She Came to Apologize in My Wedding Dress. I Let Her Leave Without My Husband, My Name, or My Fortune.

“You are certainly among the top two.”

A nervous laugh moved through the nearest guests.

Sloane swallowed. “I asked Grant to bring me because I didn’t want to hide anymore. What happened between us was complicated.”

“Adultery usually becomes complicated when people try to make it sound poetic,” I said.

Her cheeks flushed.

Grant took half a step forward. “Vivian—”

I raised one finger.

He stopped.

That was the first small pleasure of the night.

Sloane looked around, noticing the attention now. Perhaps she had expected an audience. Perhaps she had wanted one. Women who wear another woman’s wedding dress to apologize are not seeking privacy.
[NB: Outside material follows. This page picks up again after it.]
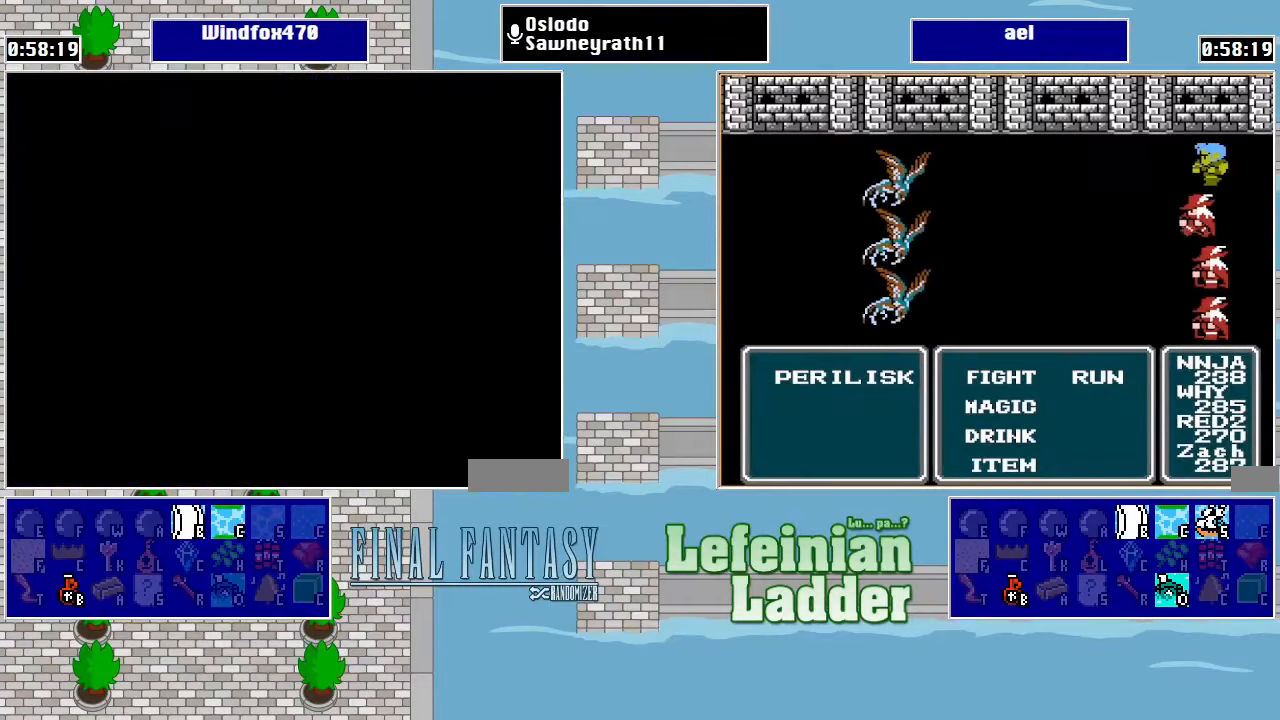
{"buttons": [], "events": []}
“I came to say I’m sorry,” she continued. “I never meant to hurt you.”

“No?” I asked.

Her eyes flickered.

“I made mistakes. We both did. Grant and I—”

“There is no ‘we both’ that includes me,” I said gently.

The room went very still.

Sloane pressed on. “I know you must hate me.”

“Hate requires intimacy.”

Her mouth tightened.

Good.

“Vivian, I understand your pain,” she said.

That did it.

Not the dress. Not Grant’s silence. Not the cameras.

That sentence.

I understand your pain.

Spoken by a woman wearing it.

I stepped closer, slowly enough that every phone in the ballroom followed.

“Sloane,” I said, soft as silk over a blade, “you are wearing the dress I danced in on my wedding night. The dress my grandmother altered by hand. The dress that was stolen from my home. So before you borrow my pain, perhaps start by explaining how you got inside it.”

A murmur erupted.

Sloane’s face emptied.

Grant finally found his voice. “It wasn’t stolen.”

I turned to him.

He looked like he regretted every decision that had led him to oxygen.

“I gave it to her,” he said, too low.